The web server enables scientists to control the parameters of their simulation, to view the output files, to see the output data using local visualization tools, etc. When the simulation is completed the portal can restart the webserver. The portal also provides a web interface for launching visualization tools remotely. One of the goals of our project is to make access to supercomputing simulations and grid resources as easy as access to the web.

Additionally, the ASC has a collection of tools to allow the study of astrophysical phenomena where the relevant space/time scales change with many orders of magnitude (e.g., gravitational collapse). The technique used by the ASC tools is Adaptive Mesh Refinement (AMR). The AMR effort consists of: (1) Cactus AMR Libraries/infrastructure and (2) Vision, an advanced visualization package for rendering AMR datasets.

The ASC also advances the study of astrophysical phenomena through the CactusZeus project. ZEUS is a family of codes for astrophysical hydrodynamics calculations developed at the Laboratory for Computational Astrophysics (LCA) of the National Center for Supercomputing Applications (NCSA) at the University of Illinois, Urbana-Champaign.
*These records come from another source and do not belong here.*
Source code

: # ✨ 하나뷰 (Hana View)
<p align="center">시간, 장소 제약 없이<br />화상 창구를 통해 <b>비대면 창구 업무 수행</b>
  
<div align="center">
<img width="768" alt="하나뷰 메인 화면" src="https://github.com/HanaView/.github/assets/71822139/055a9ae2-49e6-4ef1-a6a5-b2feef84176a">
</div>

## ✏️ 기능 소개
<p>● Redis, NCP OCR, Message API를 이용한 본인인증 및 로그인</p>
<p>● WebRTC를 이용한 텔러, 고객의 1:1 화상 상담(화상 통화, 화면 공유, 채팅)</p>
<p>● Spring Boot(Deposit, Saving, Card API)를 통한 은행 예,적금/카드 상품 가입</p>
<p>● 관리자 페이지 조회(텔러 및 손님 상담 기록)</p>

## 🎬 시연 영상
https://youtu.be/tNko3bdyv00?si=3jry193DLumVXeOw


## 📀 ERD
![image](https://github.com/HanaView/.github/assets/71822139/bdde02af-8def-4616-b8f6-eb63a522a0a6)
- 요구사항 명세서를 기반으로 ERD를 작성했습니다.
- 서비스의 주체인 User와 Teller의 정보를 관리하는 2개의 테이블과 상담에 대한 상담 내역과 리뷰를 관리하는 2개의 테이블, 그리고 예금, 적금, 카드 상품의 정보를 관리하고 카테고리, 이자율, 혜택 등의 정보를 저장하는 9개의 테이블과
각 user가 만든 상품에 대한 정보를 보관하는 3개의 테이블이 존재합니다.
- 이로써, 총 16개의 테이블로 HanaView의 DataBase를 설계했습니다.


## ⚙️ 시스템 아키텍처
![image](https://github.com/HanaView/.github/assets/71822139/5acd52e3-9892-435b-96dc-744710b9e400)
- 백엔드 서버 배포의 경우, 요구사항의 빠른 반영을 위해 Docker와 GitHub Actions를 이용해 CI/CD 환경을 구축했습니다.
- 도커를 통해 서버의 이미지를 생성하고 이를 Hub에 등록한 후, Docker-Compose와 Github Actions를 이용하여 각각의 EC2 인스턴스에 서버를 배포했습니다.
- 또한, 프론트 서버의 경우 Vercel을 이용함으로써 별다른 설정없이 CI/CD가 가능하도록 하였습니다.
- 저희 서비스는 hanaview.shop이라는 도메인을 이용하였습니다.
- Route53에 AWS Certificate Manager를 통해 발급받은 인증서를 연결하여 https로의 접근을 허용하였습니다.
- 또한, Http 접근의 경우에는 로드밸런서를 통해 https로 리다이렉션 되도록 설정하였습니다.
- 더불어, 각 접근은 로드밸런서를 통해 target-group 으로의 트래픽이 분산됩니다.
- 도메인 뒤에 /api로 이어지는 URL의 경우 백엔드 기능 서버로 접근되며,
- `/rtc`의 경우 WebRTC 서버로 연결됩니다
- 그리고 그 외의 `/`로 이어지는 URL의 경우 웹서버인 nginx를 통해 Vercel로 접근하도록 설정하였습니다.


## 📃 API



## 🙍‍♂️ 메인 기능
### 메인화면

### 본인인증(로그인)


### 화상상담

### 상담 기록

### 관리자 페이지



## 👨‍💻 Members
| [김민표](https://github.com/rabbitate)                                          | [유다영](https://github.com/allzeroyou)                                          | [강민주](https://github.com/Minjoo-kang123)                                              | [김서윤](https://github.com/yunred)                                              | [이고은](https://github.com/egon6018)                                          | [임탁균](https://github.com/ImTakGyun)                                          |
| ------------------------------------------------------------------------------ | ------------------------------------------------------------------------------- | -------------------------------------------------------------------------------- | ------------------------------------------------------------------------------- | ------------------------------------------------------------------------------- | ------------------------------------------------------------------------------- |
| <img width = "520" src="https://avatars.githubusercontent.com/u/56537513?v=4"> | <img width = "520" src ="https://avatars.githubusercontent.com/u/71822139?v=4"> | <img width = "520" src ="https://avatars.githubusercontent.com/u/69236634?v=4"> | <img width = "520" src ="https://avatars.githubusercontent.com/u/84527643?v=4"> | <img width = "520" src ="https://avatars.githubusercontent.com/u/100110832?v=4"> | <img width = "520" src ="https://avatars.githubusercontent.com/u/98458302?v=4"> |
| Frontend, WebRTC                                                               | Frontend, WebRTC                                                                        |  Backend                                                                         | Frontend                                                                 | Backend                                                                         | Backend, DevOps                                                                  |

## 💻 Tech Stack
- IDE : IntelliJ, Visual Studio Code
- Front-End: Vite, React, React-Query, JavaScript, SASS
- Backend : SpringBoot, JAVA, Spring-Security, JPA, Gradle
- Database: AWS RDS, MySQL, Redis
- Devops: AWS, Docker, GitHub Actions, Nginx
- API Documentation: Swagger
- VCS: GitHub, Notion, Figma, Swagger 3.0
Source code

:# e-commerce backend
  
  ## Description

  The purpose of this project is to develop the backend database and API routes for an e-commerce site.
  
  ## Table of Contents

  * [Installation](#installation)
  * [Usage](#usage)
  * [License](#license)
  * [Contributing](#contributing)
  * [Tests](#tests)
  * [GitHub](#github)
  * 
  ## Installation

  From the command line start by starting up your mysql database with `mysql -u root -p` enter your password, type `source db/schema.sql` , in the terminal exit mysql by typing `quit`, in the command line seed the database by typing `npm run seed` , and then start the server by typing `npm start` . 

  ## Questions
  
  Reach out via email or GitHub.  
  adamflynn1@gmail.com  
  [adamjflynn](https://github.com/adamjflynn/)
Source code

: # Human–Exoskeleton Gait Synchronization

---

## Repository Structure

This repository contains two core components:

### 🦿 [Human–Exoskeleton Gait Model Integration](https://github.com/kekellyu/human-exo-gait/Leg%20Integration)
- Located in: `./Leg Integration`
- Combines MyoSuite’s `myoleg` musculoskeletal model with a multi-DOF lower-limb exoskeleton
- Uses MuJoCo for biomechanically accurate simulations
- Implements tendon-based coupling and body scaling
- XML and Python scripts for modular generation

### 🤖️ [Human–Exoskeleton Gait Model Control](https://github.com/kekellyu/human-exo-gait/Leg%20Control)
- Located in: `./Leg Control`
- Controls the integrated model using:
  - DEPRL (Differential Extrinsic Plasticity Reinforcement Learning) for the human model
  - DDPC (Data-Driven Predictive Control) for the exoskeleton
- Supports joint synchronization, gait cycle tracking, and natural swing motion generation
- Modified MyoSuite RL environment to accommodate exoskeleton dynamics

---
ZEUS codes have been successfully used in many different areas in physics and astrophysics. The project CactusZeus, as a part of the KDI Project, is to implement the ZEUS algorithms as thorns for Cactus as an application for non-relativistic hydrodynamics simulations. The name of the arrangement is "CactusZeus".

The ASC codebase serves as a solid foundation for extensions to the next generation portlet and services frameworks. The ASC portal has inspired follow-up projects like GridLab (in particular the development done by Work Package 4 is based on the ASC work), EUNetwork, and GriKSL through its collaborative environment. The ASC technology is being proposed as a basic framework in the "Open Grid Computing Environments" for the Global Grid Forum. Also, the ASC project lead to the winning of both the Gordon Bell Prize and the Bandwidth Challenge Award in the year 2001.